PMN elastase concentration of gingival crevicular fluid (GCF) was investigated in 11 healthy volunteers before professional tooth cleaning and after a 5-week period of intensive oral hygiene. GCF was collected using filter paper strips and the enzyme concentration was evaluated by the ELISA-technique. Intensive daily oral hygiene led to a considerable improvement in the clinical indices and to a reduction in the concentration of elastase in GCF. Despite the changes in the oral hygiene status, functional elastase was still present in the samples at the end of the experiment. This could mean that even at clinically healthy sites there is a lack of alpha-1-proteinase inhibitor, the major serum protein inactivating PMN elastase.

Elastase as an indicator of periodontal disease progression.

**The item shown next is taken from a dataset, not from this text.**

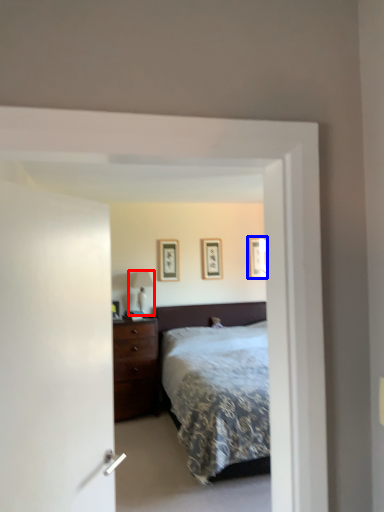
Question: Which object appears closest to the camera in this image, table lamp (highlighted by a red box) or picture frame (highlighted by a blue box)?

THIS STUDY SOUGHT TO EVALUATE the ability of gingival crevicular fluid (GCF) elastase to predict attachment and bone loss in human periodontitis. Thirty subjects who were medically healthy and had a history of progressive periodontitis were studied with an automated probe. Five sites in each patient were monitored bi-monthly for a 6-month period for attachment loss. Subtraction radiography was utilized at the beginning and end of the study to monitor bone loss. GCF elastase was measured at 0 month and then bi-monthly by collecting GCF on paper strips impregnated with PMN leukocyte elastase substrate inserted into the gingival crevice for 15 seconds. After 8 minutes of reaction time, the strips were scored relative to fluorescent standards in an ultraviolet view box. Strips were then eluted in methanol and total elastase measured by spectrofluorometry. Total elastase was significantly higher in sites demonstrating progressive attachment loss than in inactive sites (2.81 +/- .29 versus 2.03 +/- .07, P less than 0.0005) and sites demonstrating bone loss (2.32 +/- .17 versus 2.01 +/- .08 P less than 0.05). When considering the joint presence of bone loss and attachment loss of 1.0 mm or greater in the 6-month period following a visual elastase kit score of 2 or greater, the test kit shows a sensitivity and specificity of 82% and 66%, respectively. This study demonstrated that GCF elastase levels are significantly higher in sites demonstrating progressive periodontal attachment and bone loss assessed 6 months later and may serve as a predictor of future bone and attachment loss.